The Ottoman Empire expanded into Eastern Arabia in 1871. After establishing themselves on the Al-Hasa coast, they advanced towards Qatar. Al Bidda soon came to serve as a base of operations for Bedouins harassing the Ottomans in the south, and Abdullah II Al-Sabah of Kuwait was sent to the town to secure a landing for the Ottoman troops. He brought with him four Ottoman flags for the most influential people in Qatar. Mohammed bin Thani received and accepted one of the flags but sent it to Al Wakrah and continued hoisting the local flag above his house. Jassim bin Mohammed accepted a flag and flew it above his house. A third flag was given to Ali bin Abdul Aziz, the ruler of Al Khor.

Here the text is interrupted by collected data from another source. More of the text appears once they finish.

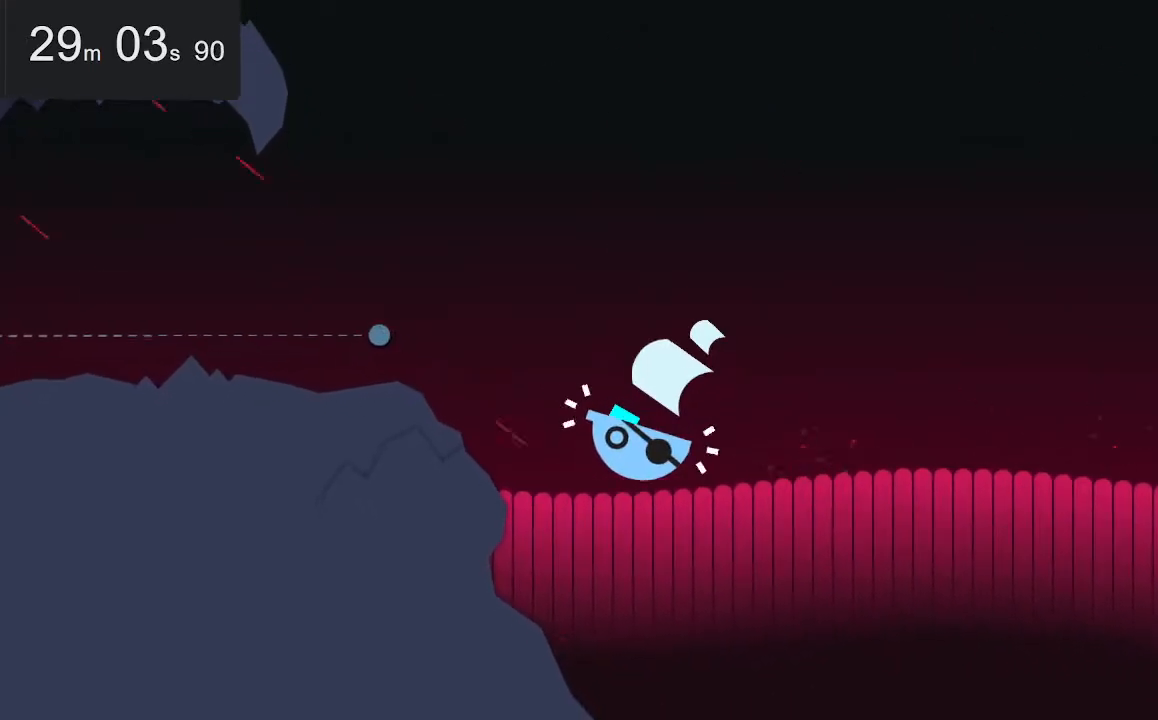
{"keys": ["left"], "mouse": [], "events": [[100, "left", "up"], [200, "left", "down"], [333, "left", "up"], [433, "left", "down"]]}
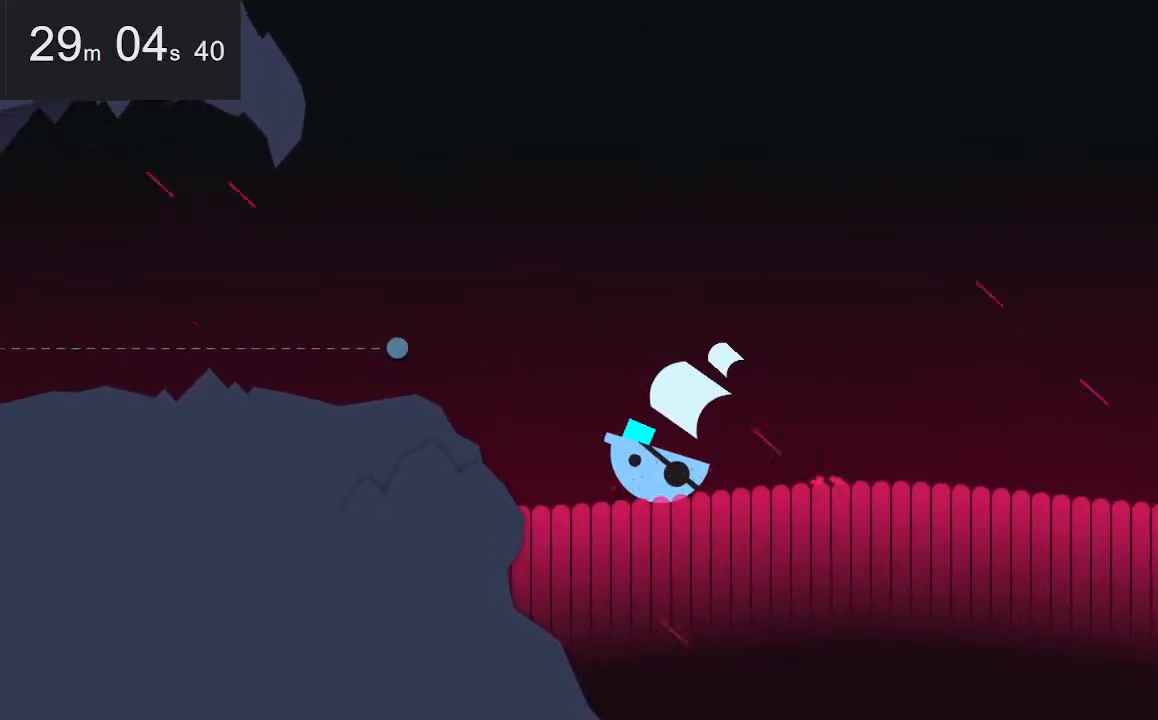
{"keys": ["left"], "mouse": [], "events": [[17, "left", "up"], [67, "left", "down"], [217, "left", "up"], [267, "left", "down"]]}
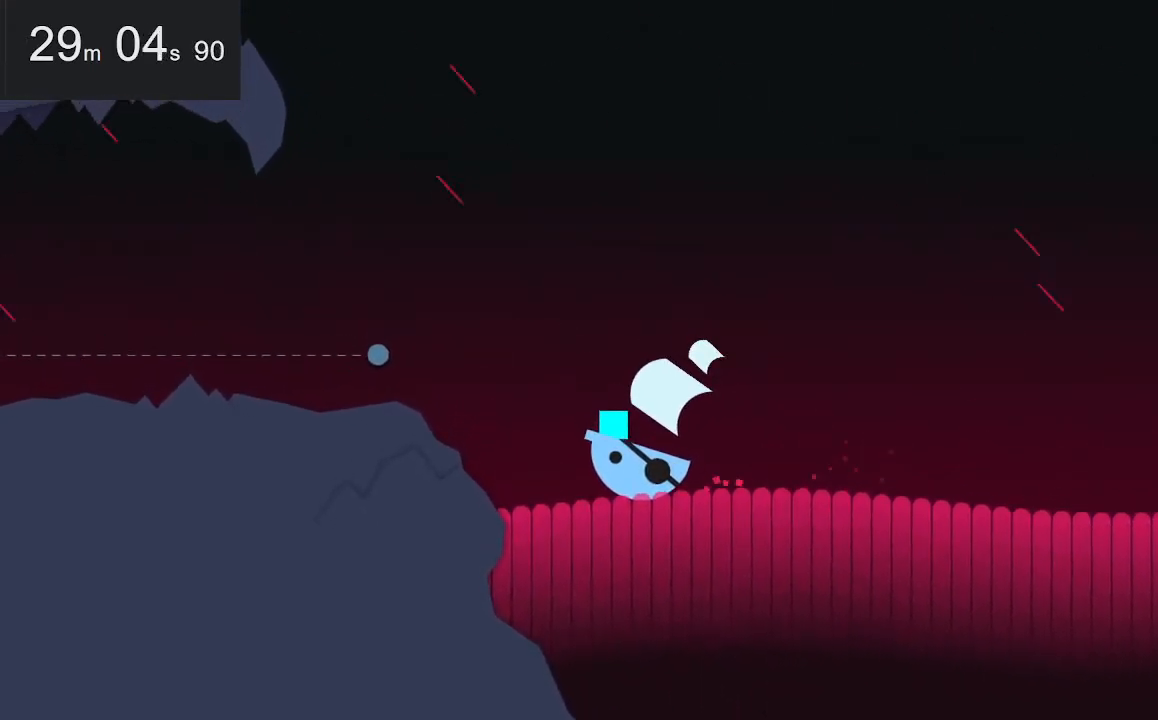
{"keys": ["left"], "mouse": [], "events": [[50, "left", "up"], [133, "left", "down"], [233, "left", "up"], [417, "left", "down"]]}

The British reacted negatively to the Ottoman's advancements as they felt their interests were at stake. Receiving no response to their objections, the British gunboat Hugh Rose arrived in Qatar on 19 July 1871. After inspecting the situation, Sidney Smith, the assistant political resident in the Persian Gulf, discovered that Qatar flew the flags willingly. To further add to their apprehension, Jassim bin Mohammed, who assumed his father's role during this period, authorized the Ottomans to send 100 troops and equipment to Al Bidda in December 1871. By January 1872, the Ottomans had incorporated Qatar into their dominion. It was designated a province in Najd under the control of the sanjak of Najd. Jassim bin Mohammed was appointed as the kaymakam (sub-governor) of the district, and most other Qataris were allowed to keep their positions in the new government.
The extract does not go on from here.